Collected data
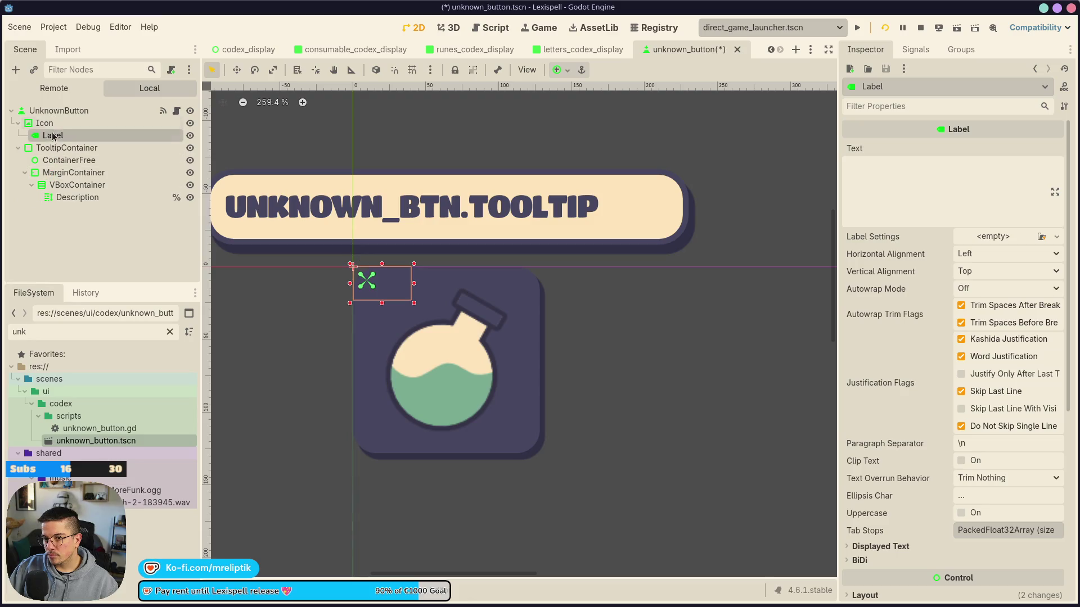
pyautogui.click(557, 70)
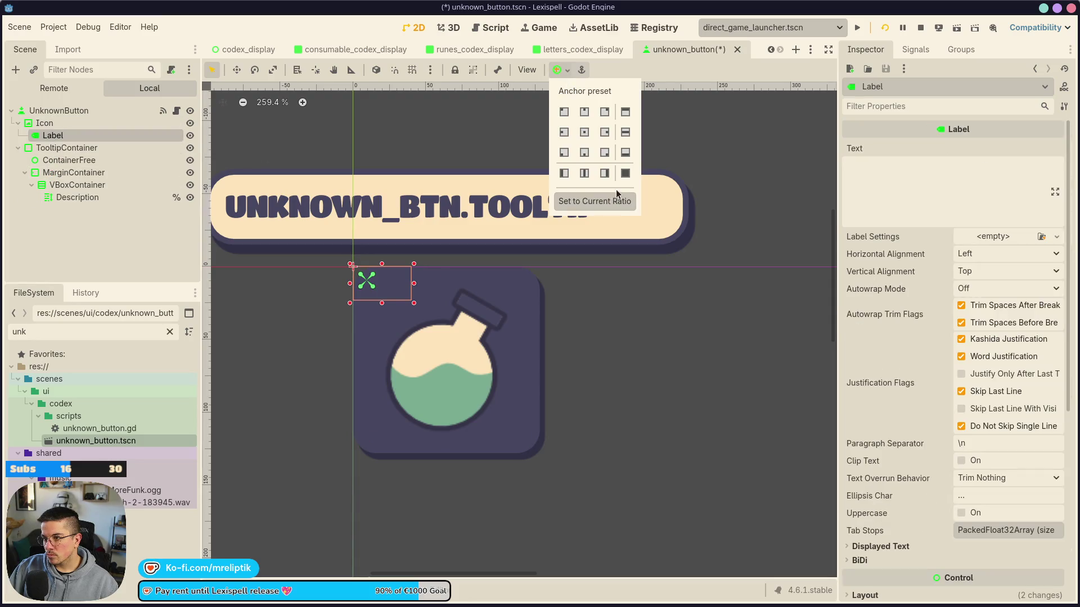
pyautogui.click(628, 173)
pyautogui.click(53, 137)
pyautogui.moveTo(53, 137); pyautogui.dragTo(52, 125)
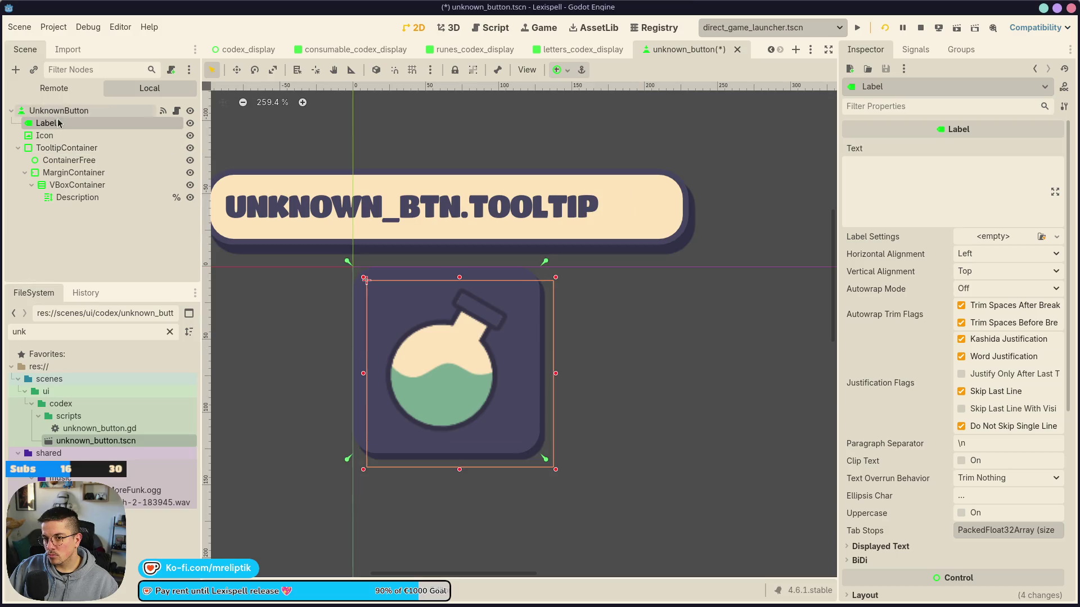
pyautogui.click(54, 134)
pyautogui.click(53, 125)
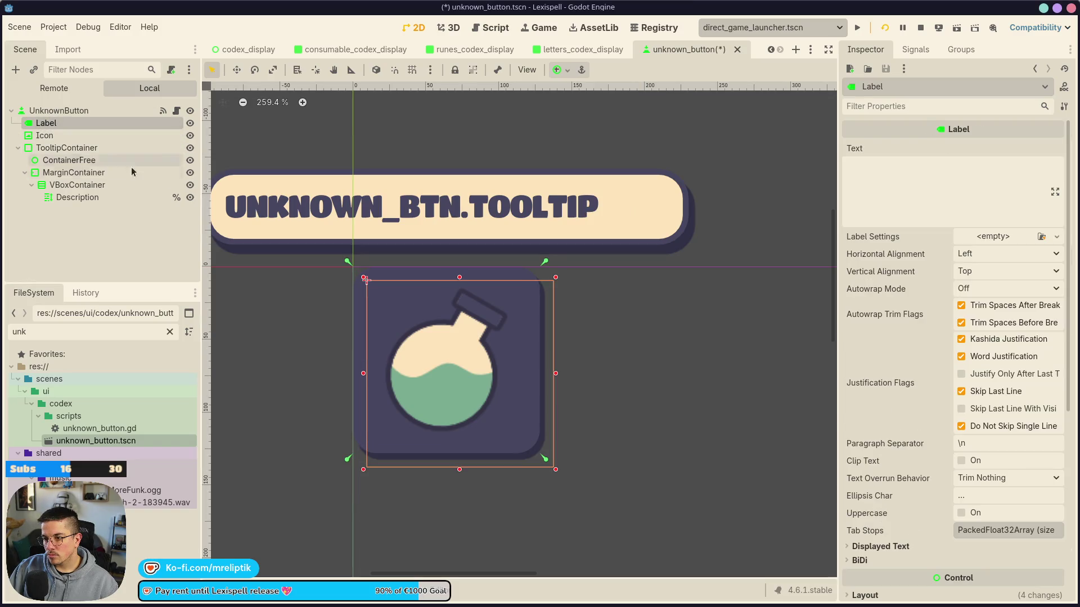
pyautogui.scroll(4, 389, 240)
pyautogui.click(563, 70)
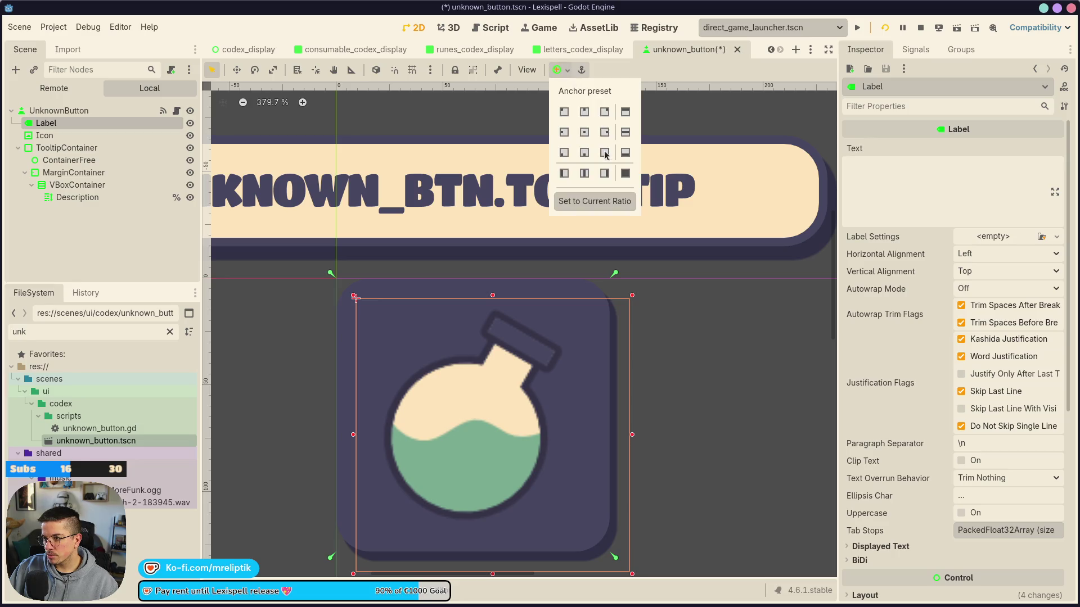
pyautogui.click(626, 174)
# Set the Label's text to '?' with centred horizontal and vertical alignment
pyautogui.click(935, 181)
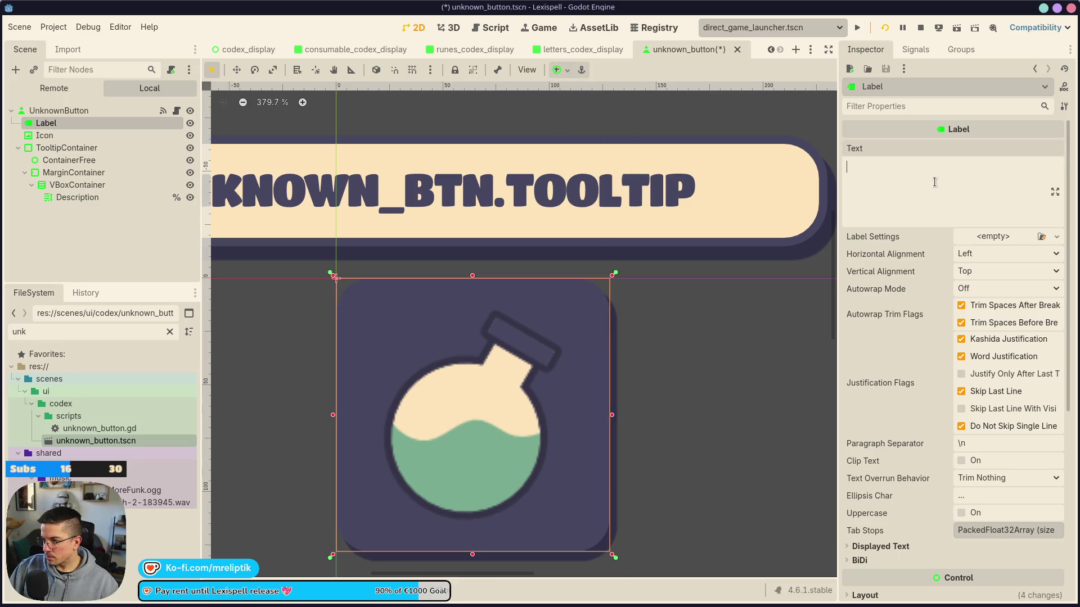
pyautogui.write('?')
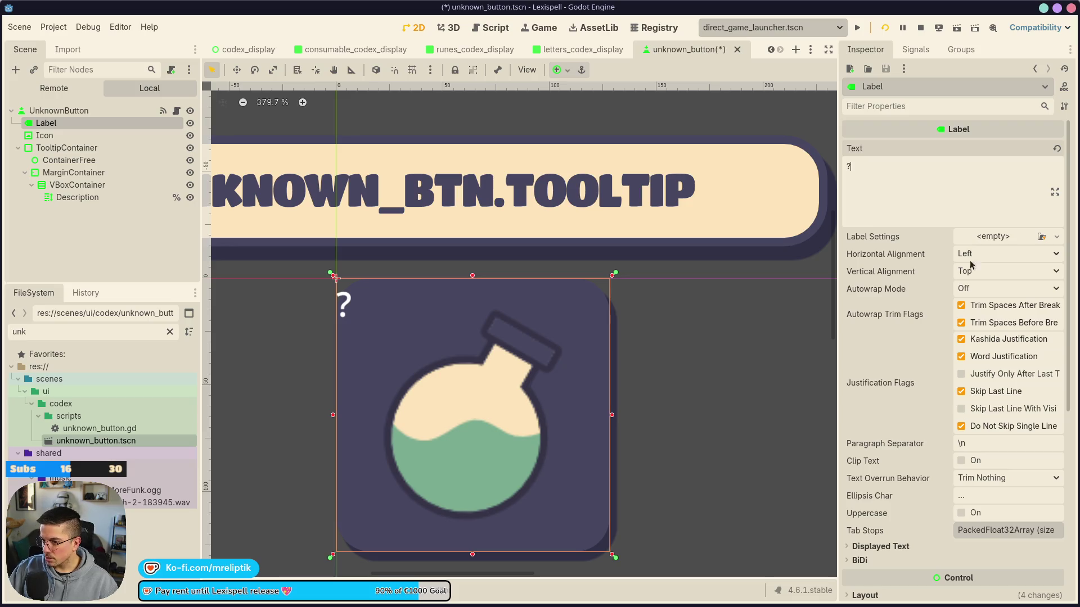
pyautogui.scroll(-4, 945, 225)
pyautogui.scroll(3, 975, 214)
pyautogui.click(978, 211)
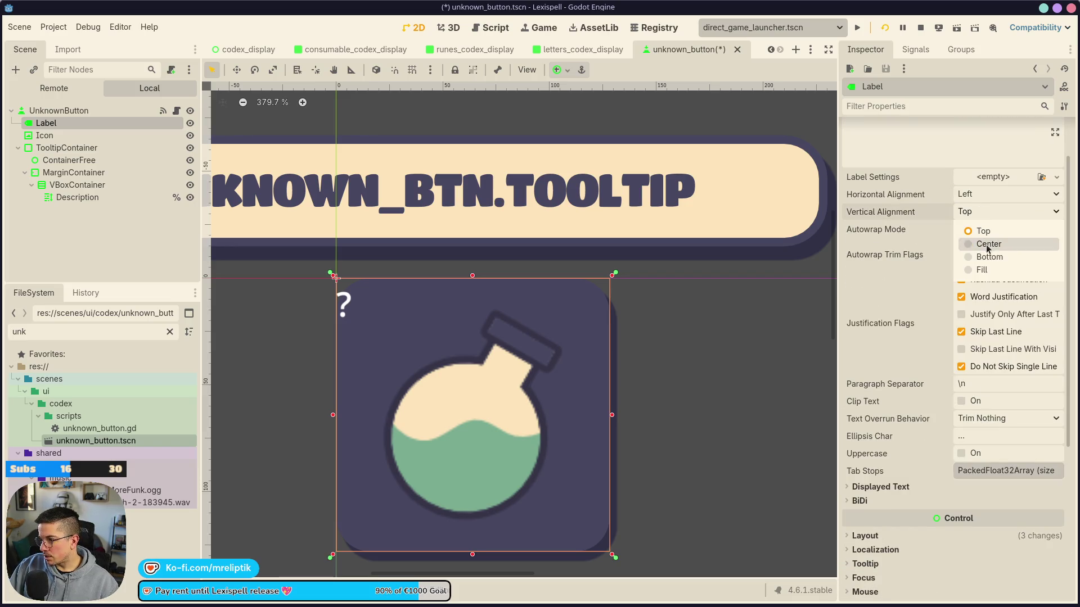
pyautogui.click(984, 245)
pyautogui.click(987, 194)
pyautogui.click(968, 226)
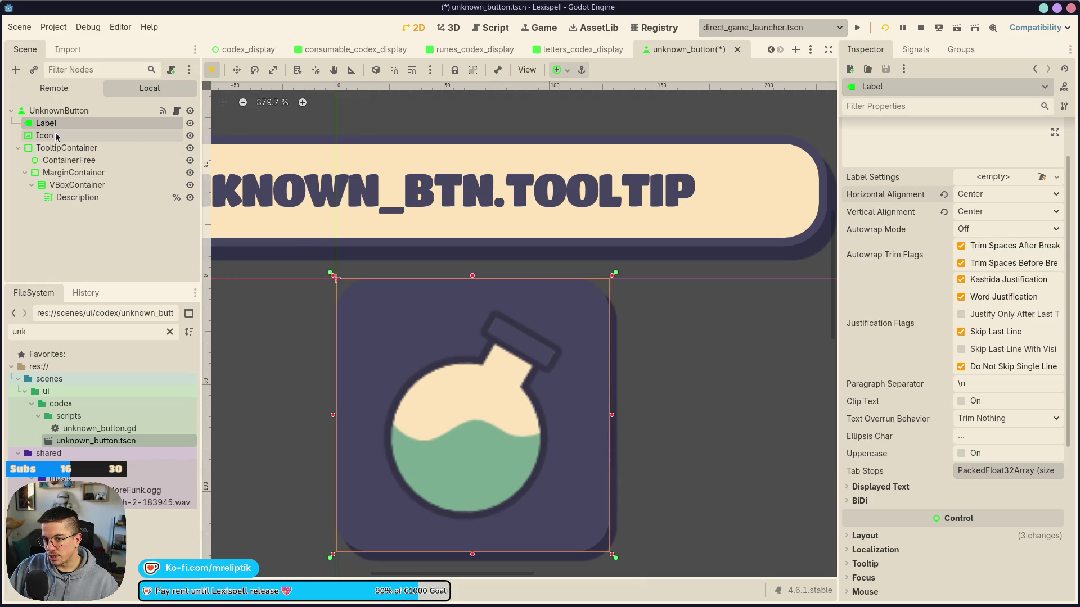
# Hide the Icon node instead of deleting it, and save the scene
pyautogui.click(180, 134)
pyautogui.press('Delete')
pyautogui.press('Escape')
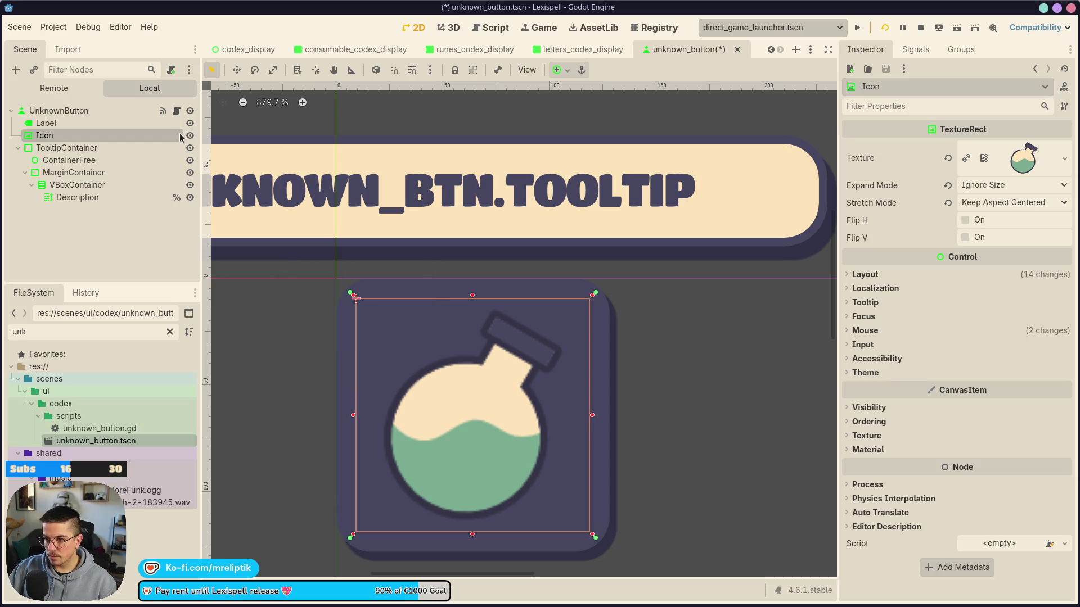
pyautogui.click(190, 135)
pyautogui.press('ctrl+s')
pyautogui.click(97, 123)
pyautogui.scroll(-5, 927, 337)
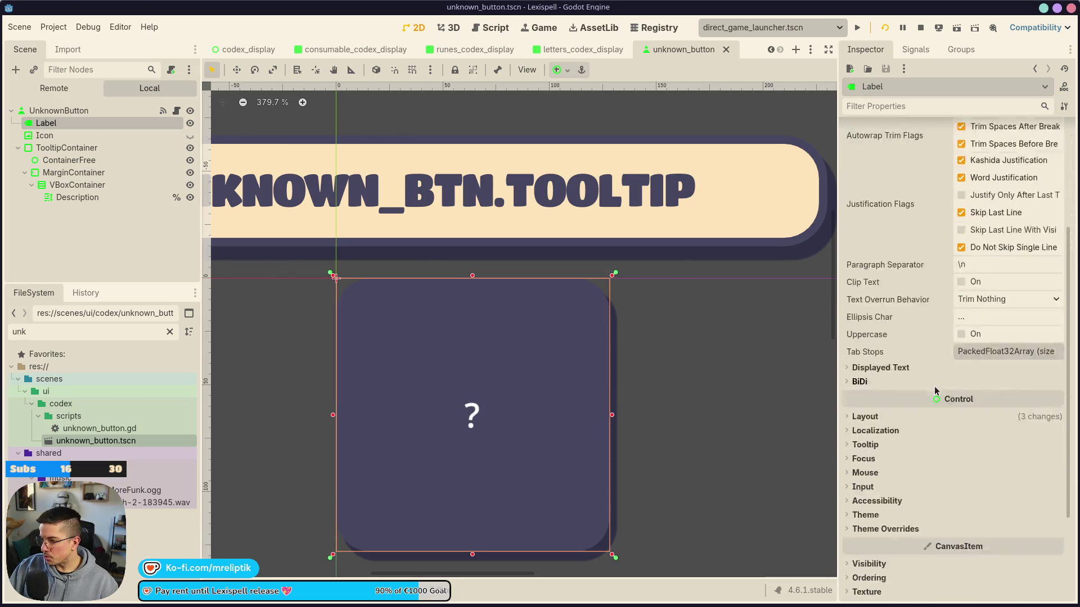
# Override the ? Label's font with Titan One via Quick Load
pyautogui.click(885, 394)
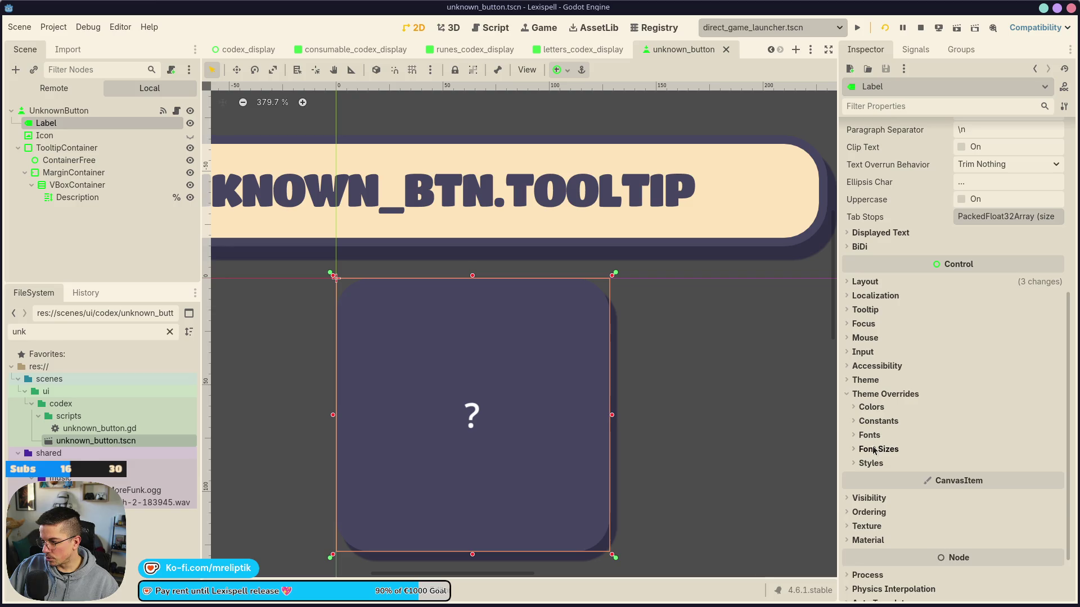
pyautogui.click(878, 449)
pyautogui.click(869, 435)
pyautogui.click(1015, 449)
pyautogui.click(1056, 450)
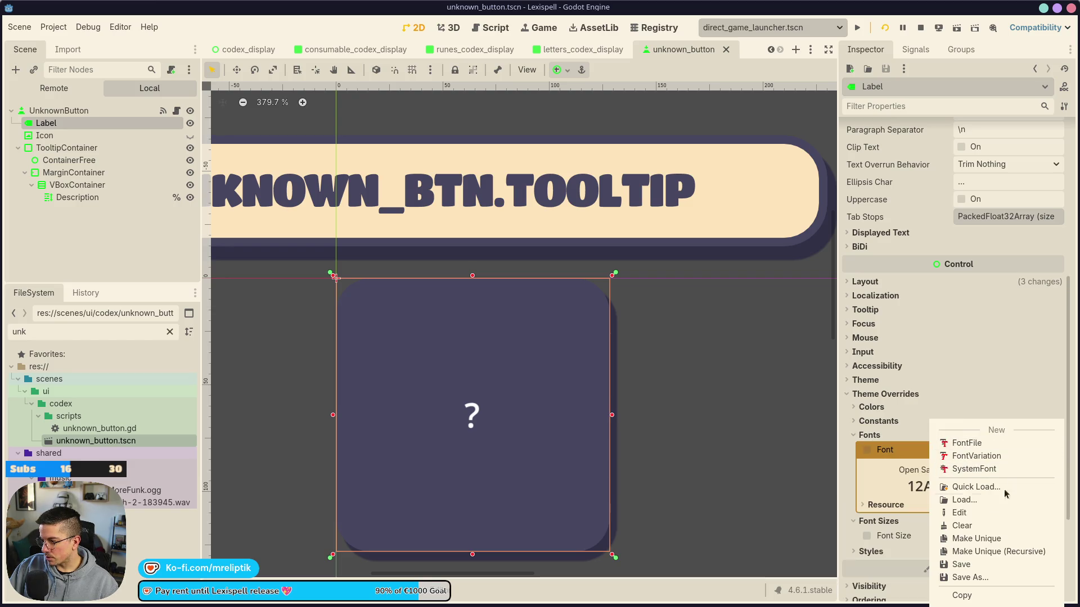
pyautogui.click(959, 487)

Task requirements
Take from the entries every line that has the string "with".

Result of the exercise
# Set the Label's text to '?' with centred horizontal and vertical alignment
# Override the ? Label's font with Titan One via Quick Load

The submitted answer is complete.